Stan Balch, on the other hand, said he’s concerned that other businesses that might be good for the town could be discouraged from building in Boscawen because of all the trouble that Dollar General has gone through to get their proposal passed.

“If we don’t approve this, I don’t see any business that is going to take a chance to try to come into this town,” he said.

Bohler engineering first submitted plans on Dollar General’s behalf in May 2016 when the company applied for five zoning variances for a 9,100-square-foot store. After two rounds with the zoning board, each including several continued hearings and multiple variances denied, the store made adjustments to their plan and resubmitted their application. Bohler engineering representatives went back before the Boscawen planning board in January to propose a 7,500-square-foot store.

The planning board issued a conditional approval for the site plan in April, a decision that was contested by LeFevre’s clients Andy Newcomb and Elaine Clow, who brought a lawsuit in Merrimack County Superior Court saying that the town violated townspeople’s rights when they didn’t give residents an opportunity to voice their opinions when Dollar General submitted plans for a smaller store.

The lawsuit was dropped when the board agreed to hold Tuesday’s public forum.

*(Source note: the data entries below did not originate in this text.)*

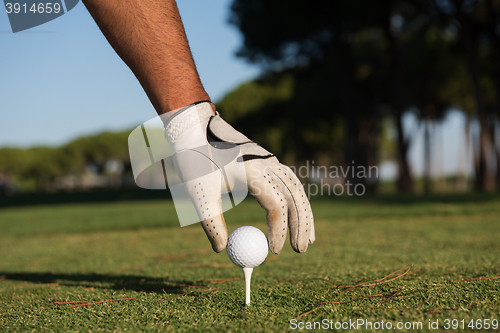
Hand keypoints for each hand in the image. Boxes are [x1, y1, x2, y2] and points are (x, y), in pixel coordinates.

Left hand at [163, 102, 314, 253]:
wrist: (195, 127)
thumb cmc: (196, 160)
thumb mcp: (199, 194)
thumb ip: (212, 223)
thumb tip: (222, 250)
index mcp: (252, 171)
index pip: (276, 205)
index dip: (278, 231)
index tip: (274, 252)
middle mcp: (267, 163)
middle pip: (294, 197)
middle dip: (300, 225)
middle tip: (300, 251)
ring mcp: (270, 160)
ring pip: (297, 189)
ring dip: (304, 214)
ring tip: (309, 240)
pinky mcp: (268, 161)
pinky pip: (290, 183)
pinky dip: (297, 202)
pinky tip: (298, 217)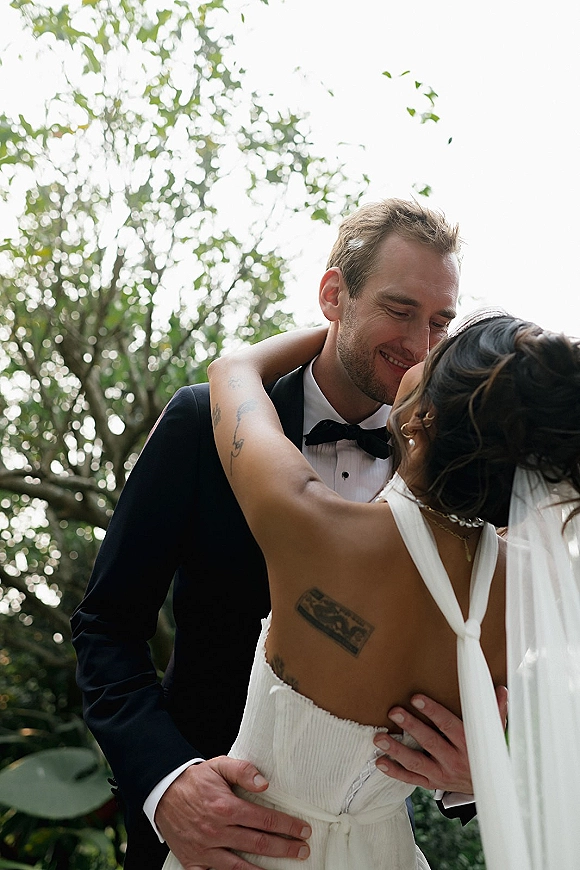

That night’s public comments made were in addition to an hour of comments made Aug 29., after the board agreed to accept the Dollar General’s application as complete.

If allowed to build in Boscawen, Dollar General plans for 10 transactions an hour between 8 a.m. and 10 p.m. seven days a week.

The store is an estimated $1.2 million construction project which would take up what is currently vacant, wooded land, and add nearly $31,000 in additional property tax revenue, according to a report contracted by Dollar General and completed by Massachusetts consultant RKG Associates.

It would provide an average of 10 jobs and boost other businesses nearby, according to the report. Boscawen’s Dollar General would be the 29th to be built in New Hampshire in the last five years.

The planning board will reconvene to deliberate on Dollar General on Oct. 3 at 6:30 p.m.